Even Before The Official Start Of Tennessee Reconnect, Community College Will Be Free For Adults

May 9, 2017

The governor's proposal to make community college free for most adults in Tennessee is in the final stages of discussion. It's widely expected to pass the state legislature this week.

If it does, adults will be able to go back to school for free in just a few months — even though Tennessee Reconnect doesn't officially roll out until fall of 2018.

The buzz about free college began almost as soon as the governor announced the proposal in his state of the state address, said Mike Krause, the state's higher education chief.

"We're already hearing from colleges where adults are calling and going, 'Can I go for free?' " he said. "And as always the answer isn't, 'Well, wait until Reconnect starts.' It's, 'Let's see.' "

More: Tennessee's Latest Free Community College Effort May Be A Game-Changer, If Adults Hear About It

Reconnect applies to people who are at least 24 years old or are determined to be "independent students." It uses state lottery money to cover tuition after all other grants and aid are applied. Many people already qualify for hefty financial aid from the federal government because of their income. In fact, the state estimates that Reconnect will only have to cover about 15 percent of a student's tuition costs, on average.

More pressingly, the state is also changing the rules of an existing program to mirror Tennessee Reconnect. The Community College Reconnect Grant, which was seen as pilot for Tennessee Reconnect, had strict requirements: Adults qualified only if they had once started college, gotten at least halfway through and then dropped out. They needed to take at least nine credit hours a semester to maintain the grant.

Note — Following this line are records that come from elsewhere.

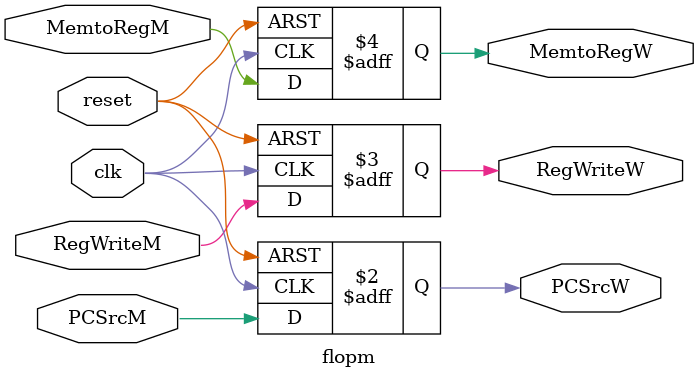
<source format=v>

module flopm(
	clk,
	reset,
	PCSrcM,
	RegWriteM,
	MemtoRegM,
	PCSrcW,
	RegWriteW,
	MemtoRegW,
);
	input wire clk;
	input wire reset;
	input wire PCSrcM;
	input wire RegWriteM;
	input wire MemtoRegM;
	output reg PCSrcW;
	output reg RegWriteW;
	output reg MemtoRegW;

	always @ (posedge clk or posedge reset)
	begin
		if (reset)
		begin
			PCSrcW <= 0;
			RegWriteW <= 0;
			MemtoRegW <= 0;
		end
		else
		begin
			PCSrcW <= PCSrcM;
			RegWriteW <= RegWriteM;
			MemtoRegW <= MemtoRegM;
		end
	end
	
endmodule

</source>
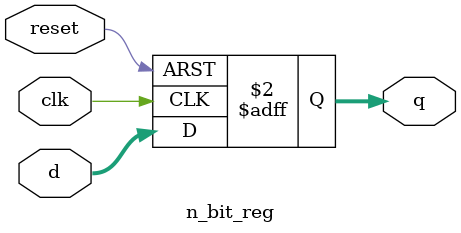
<source format=sv>
module n_bit_reg #(parameter N = 8)
						(input logic clk,
						 input logic reset,
						 input [N-1:0] d,
						 output logic [N-1:0] q);

	always_ff @(posedge clk, posedge reset)
		if (reset) q <= 0;
		else q <= d;
endmodule
</source>
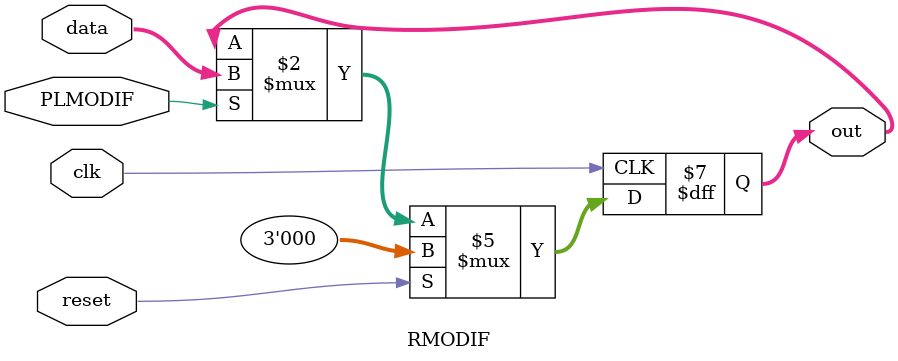
<source format=v>
module RMODIF (data, PLMODIF, reset, clk, out);

    input PLMODIF, reset, clk;
    input [2:0] data;
    output reg [2:0] out;

    always @(posedge clk)
		if(reset)
			out <= 3'b0;
		else
			if(PLMODIF)
				out <= data;

endmodule
</source>
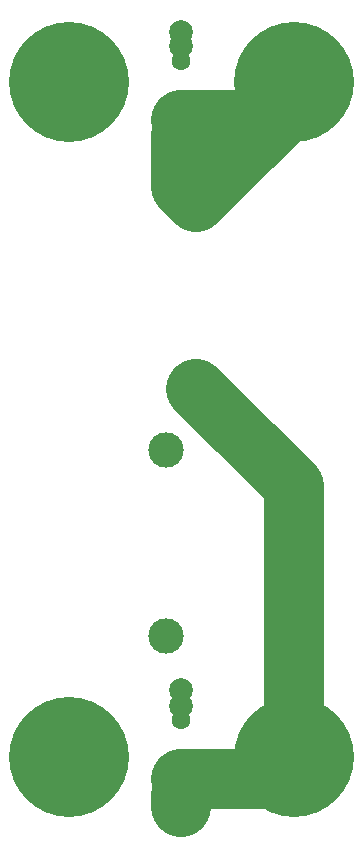
<source format=gbr>
G04 #@! TF.GenerationSoftware,KiCad,Pcbnew,5.0.2-bee76a0~70~ubuntu16.04.1*
G04 #@! TF.CreationDate,2021-05-01T11:56:51-07:00*
G04 #@! TF.ProjectId,matching-network-modules,6d617463-6869-46e6-972d-6e6574776f72,rev?*
G04 #@! TF.SameCoordinates,Original*
G04 #@! TF.FileFunction,Copper,L2,Bot*
G04 #@! TF.FilePolarity,Positive*
%FSLAX46Y46*%
G04 Gerber Fmt 4.6, Leading zero omitted, Abs format (unit mm)*
G04 Created by KiCad (PCBNEW 5.0.2-bee76a0~70~ubuntu16.04.1) date Sat 01 May 2021 11:56:51 AM PDT*
%MOMM*%
%LPD*%
G01*
G04 APERTURE LIST*
G04 #@! TA.AperFunction,ComponentPad*
%ADD10C,1.600000*%
G04 #@! TD*
G04 #@! TA.AperFunction,ComponentPad*
%ADD11C,2.000000*%
G04 #@! TD*
G04 #@! TA.AperFunction,ComponentPad*
%ADD12C,3.000000*%
G04 #@! TD*
G04 #@! TA.AperFunction,ComponentPad*
%ADD13C,10.160000*%
G04 #@! TD*
G04 #@! TA.AperFunction,Conductor*
%ADD14C,3.810000*%
G04 #@! TD*
G04 #@! TA.AperFunction,Conductor*
%ADD15C,5.080000*%
G04 #@! TD*
G04 APERTURE END LIST*
D10*
G04 #@! TO.P,C1,2*
G04 #@! TO.N,Net-(C1-Pad2)*
X127000000Y-82550000D03*
G04 #@! TO.P,C1,1*
G04 #@! TO.N,Net-(C1-Pad1)*
X127000000Y-77550000D03*
G04 #@! TD*
D11*
G04 #@! TO.P,C2,1*
G04 #@! TO.N,Net-(C1-Pad1)*
X127000000Y-76320000D03*
G04 #@! TO.P,C2,2*
G04 #@! TO.N,Net-(C1-Pad2)*
X127000000Y-83820000D03*
G04 #@! TD*
G04 #@! TO.P,C3,1*
G04 #@! TO.N,Net-(C1-Pad1)*
X127000000Y-75090000D03*
G04 #@! TO.P,C3,2*
G04 #@! TO.N,Net-(C1-Pad2)*
X127000000Y-85090000D03*
G04 #@! TD*
D10*
G04 #@! TO.P,C4,1*
G04 #@! TO.N,Out+*
X127000000Y-133350000D03*
G04 #@! TO.P,C4,2*
G04 #@! TO.N,Out-*
X127000000Y-138350000D03*
G04 #@! TD*
D11*
G04 #@! TO.P,C5,2*
G04 #@! TO.N,Out-*
X127000000Y-139700000D03*
G04 #@! TO.P,C5,1*
G04 #@! TO.N,Out+*
X127000000Y-132200000D03*
G04 #@! TD*
G04 #@! TO.P,C6,2*
G04 #@! TO.N,Out-*
X127000000Y-140810000D03*
G04 #@! TO.P,C6,1*
G04 #@! TO.N,Out+*
X127000000Y-130810000D03*
G04 #@! TD*
D12*
G04 #@! TO.P,L1,1*
G04 #@! TO.N,Net-(C1-Pad1)*
X125730000Y-110490000D03*
G04 #@! TO.P,L1,2*
G04 #@! TO.N,Out+*
X125730000Y-126290000D03*
G04 #@! TD*
G04 #@! TO.P,L2,2*
G04 #@! TO.N,Out-*
X128270000Y-105335000D03*
G04 #@! TO.P,L2,1*
G04 #@! TO.N,Net-(C1-Pad2)*
X128270000Y-89535000D03*
G04 #@! TD*
D13*
G04 #@! TO.P,J1,1*
G04 #@! TO.N,Net-(C1-Pad1)*
X117475000Y-79375000D03*
G04 #@! TO.P,J1,2*
G04 #@! TO.N,Net-(C1-Pad2)*
X136525000Y-79375000D03*
G04 #@! TO.P,J1,3*
G04 #@! TO.N,Out+*
X117475000Y-136525000D03*
G04 #@! TO.P,J1,4*
G04 #@! TO.N,Out-*
X136525000Y-136525000D03*
G04 #@! TD*
D14*
G04 #@! TO.N,Net-(C1-Pad2)*
X136525000Y-81280000D02*
X136525000Y-79375000D01*
D15*
X128270000Y-89535000D02*
X136525000Y-81280000D01*
X127000000Y-85090000D02*
X127000000Y-83820000D01*
D14*
X127000000Y-83820000D02*
X127000000Y-82550000D01*
X133350000Y-82550000D02*
X136525000Y-79375000D01*
D15*
X127000000Y-82550000D02*
X133350000Y-82550000D01*
X127000000Y-88265000D02*
X128270000Y-89535000D01*
X127000000Y-85090000D02*
X127000000Y-88265000D01*
G04 #@! TO.N,Out-*
X136525000Y-113590000D02*
X136525000Y-136525000D01*
X128270000Y-105335000D02*
X136525000Y-113590000D01*
D14*
X127000000Y-138350000D02*
X127000000Y-139700000D01*
D15*
X127000000Y-139700000D02*
X127000000Y-140694990D01*
D14*
X134700000Y-138350000D02*
X136525000Y-136525000D01*
D15*
X127000000Y-138350000D02*
X134700000Y-138350000D01*
G04 #@! TD*
M02*

</source>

Starting this fall, the Community College Reconnect Grant will relax its requirements to give free tuition to any adult who takes at least six credit hours — the same requirements as Tennessee Reconnect.

In other words, Krause says, if an adult shows up at a community college this fall and wants to get a degree, he or she can get free tuition.

But Krause doesn't expect to see a surge of adults until next year, when the state, colleges and community business groups will be marketing the official start of Reconnect. This year is just the soft opening, he says.